Could the real explicit hydrogens please stand up?

The OpenSMILES specification led by Craig James of eMolecules tries to iron out the handling of various corner cases in SMILES. Furthermore it describes best practices when writing SMILES so as to aid ease of interpretation. The goal of all of this is to avoid loss or corruption of chemical information when exchanged as SMILES between different software.

One issue which was not addressed, and indeed perhaps does not come under the OpenSMILES remit, is the question of how many hydrogens should be explicitly created in the internal representation of a molecule read from a SMILES string.

Which hydrogens are explicit?

The SMILES strings “C” and “C([H])([H])([H])H” both represent methane, but the first is typically converted into a single carbon atom with four implicit hydrogens, while the second is converted to a carbon atom with four explicit hydrogens attached. With Open Babel, we can see this difference by calling NumAtoms() on the molecule:

>>> pybel.readstring("smi", "C").OBMol.NumAtoms()
1
>>> pybel.readstring("smi", "C([H])([H])([H])[H]").OBMol.NumAtoms()
5

So far so good. Most toolkits would show the same behaviour.

However, if instead we take the SMILES string “[CH3][C@@H](Br)Cl”, Daylight and ChemAxon will have 4 atoms, OEChem will have 5 (the stereo hydrogen is added), and Open Babel will have 8 (all the hydrogens mentioned in a square bracket are added).

Why it matters

It shouldn’t really matter how a molecule is stored internally in a toolkit except perhaps for performance. But wouldn’t you know, there is a common case where it does matter. If you use SMARTS for substructure searching/matching, then the distinction between explicit and implicit hydrogens is going to affect your results.

:: Task instructions ::
Continue the post on explicit hydrogens in SMILES from its last sentence. The data that follows comes from a separate source.

:: Data listing ::
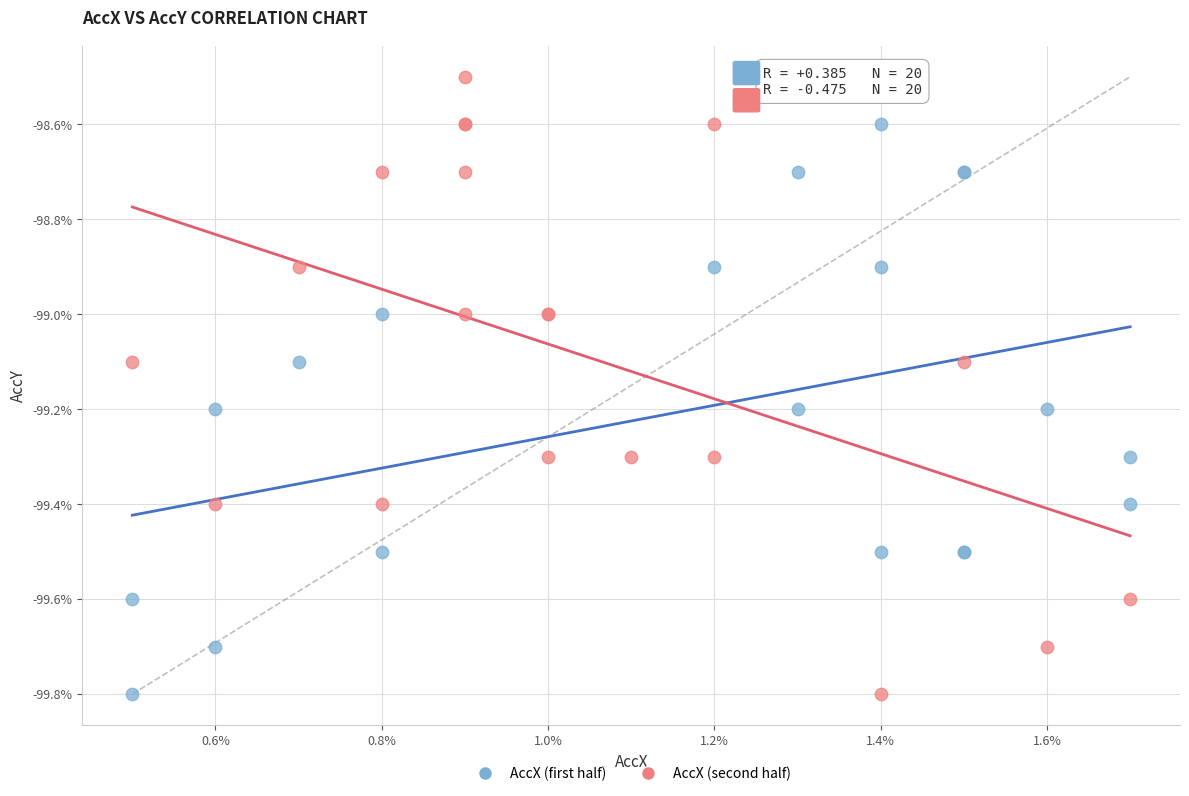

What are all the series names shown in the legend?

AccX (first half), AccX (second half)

...

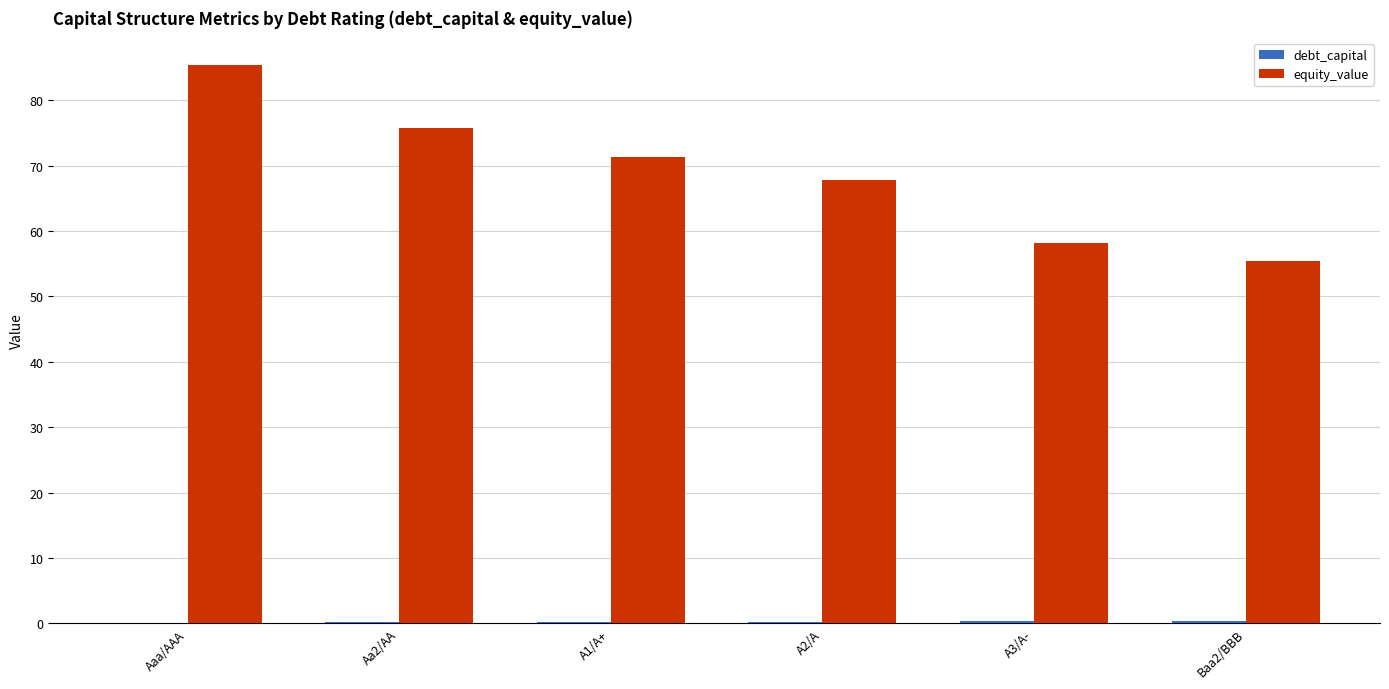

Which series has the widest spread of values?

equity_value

:: Task output ::
You see, there are various SMARTS terms that distinguish between implicit and explicit hydrogens. I don’t think this was one of Daylight’s finest moments; in general SMARTS expressions correspond to molecular substructures, except for the crazy terms that match substructures of particular internal representations. The offending terms are:

h<n>   Atom has <n> implicit hydrogens attached
D<n>   Atom has <n> explicit connections

In short, if you use these terms to match against molecules read from SMILES strings, you will get different results with different toolkits because of the reasons discussed above. The OpenSMARTS draft specification (led by Tim Vandermeersch) also makes this point.

To avoid this problem, you should only use ‘portable terms’ in SMARTS expressions (i.e. ones which do not depend on whether atoms are explicit or implicit). Going forward, it would be useful for all toolkits to agree to adopt Daylight’s approach on the internal representation resulting from reading SMILES.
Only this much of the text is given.